The information Cobb relays about the extent and harms of plastic pollution is alternately amazing and harrowing. We learn that the human population discards nearly its own weight in plastic each year, and that this plastic has so thoroughly permeated the environment that each of us now ingests a credit card’s weight in microplastics each week. As with radioactive fallout from atom bomb tests and nuclear power plant accidents, there is now plastic fallout in every corner of the planet. Microplastic is raining down from the sky, and scientists have found it everywhere from remote mountaintops to human placentas. We still have little idea of the long-term implications of all this for our species or the countless species on which our survival depends.
The steady accumulation of plastic in our bodies is, in Cobb’s view, turning us all into a new type of being, one that is part human and part plastic. Indeed, it is because Cobb perceives herself as part plastic that she feels a kinship with the car part and refers to this book as an autobiography of plastic. Nor does she believe it is solely her autobiography; she feels it could just as easily be that of any other life form, due to the universality of this fusing of living matter and plastic. “Anything alive could write this book,” she insists.
In the closing chapter, we learn what came of Cobb’s sleuthing into the origins of the Odyssey fender liner. Having determined its approximate year, having contacted the man who designed it (who declined to comment on its environmental implications) and having identified the plant that manufactured it, she travels to the plant with the car part, her daughter and partner in tow. They enter the premises under the pretense of a tour, but really they’re intent on relinquishing custody of the car part to their tour guide so it can be recycled. This is, after all, a “zero-waste” plant, Cobb reminds their flustered guide in a nice bit of Michael Moore-esque theater.

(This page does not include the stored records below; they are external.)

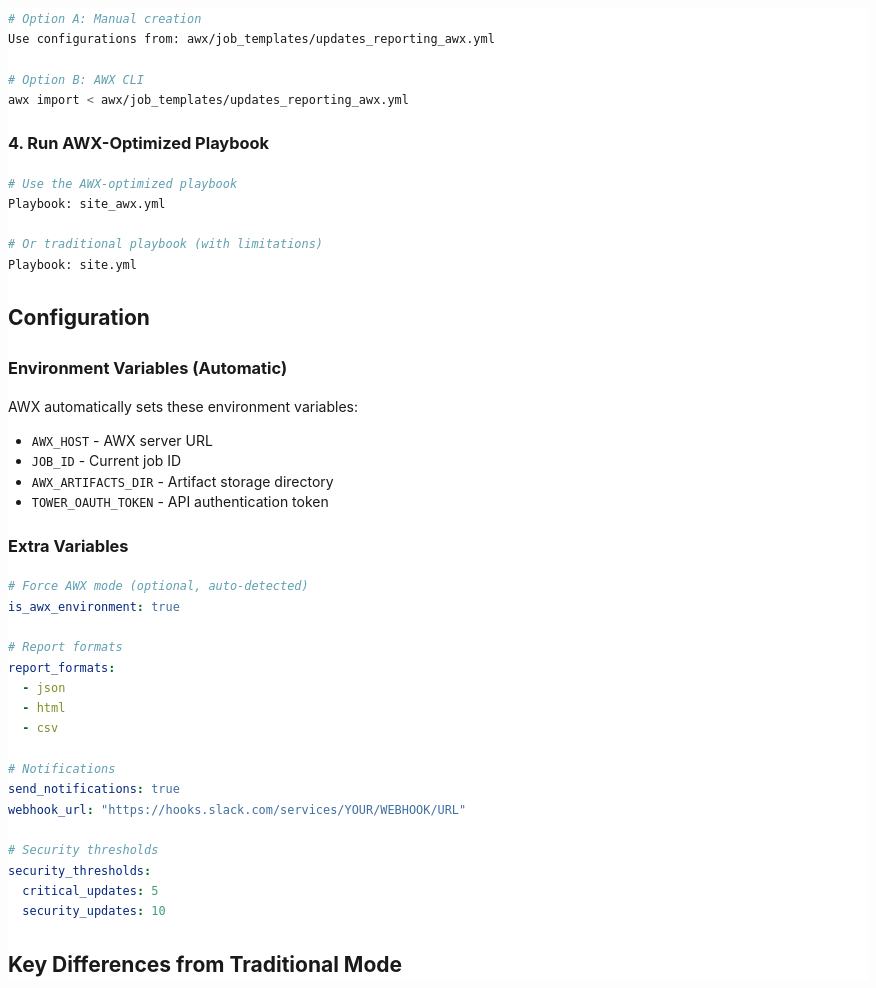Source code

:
 ```bash
# Option A: Manual creation
Use configurations from: awx/job_templates/updates_reporting_awx.yml

# Option B: AWX CLI
awx import < awx/job_templates/updates_reporting_awx.yml
```

### 4. Run AWX-Optimized Playbook

```bash
# Use the AWX-optimized playbook
Playbook: site_awx.yml

# Or traditional playbook (with limitations)
Playbook: site.yml
```

## Configuration

### Environment Variables (Automatic)

AWX automatically sets these environment variables:
- `AWX_HOST` - AWX server URL
- `JOB_ID` - Current job ID
- `AWX_ARTIFACTS_DIR` - Artifact storage directory
- `TOWER_OAUTH_TOKEN` - API authentication token

### Extra Variables

```yaml
# Force AWX mode (optional, auto-detected)
is_awx_environment: true

# Report formats
report_formats:
  - json
  - html
  - csv

# Notifications
send_notifications: true
webhook_url: "https://hooks.slack.com/services/YOUR/WEBHOOK/URL"

# Security thresholds
security_thresholds:
  critical_updates: 5
  security_updates: 10
```

## Key Differences from Traditional Mode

Something you won’t find in Plastic is a tacked-on, obligatory plug for solutions to our plastic crisis, for Cobb is enough of a realist to doubt our current society’s capacity for such solutions. Instead, the book’s ending lingers on the unresolved fate of that unrecyclable car part, which represents the fate of nearly all plastic produced up to now. No matter how long Cobb tries to keep it safely tucked by her bedside, one can’t escape the feeling that one day, generations from now, it will be spewing its toxic contents into the environment in some landfill or the ocean.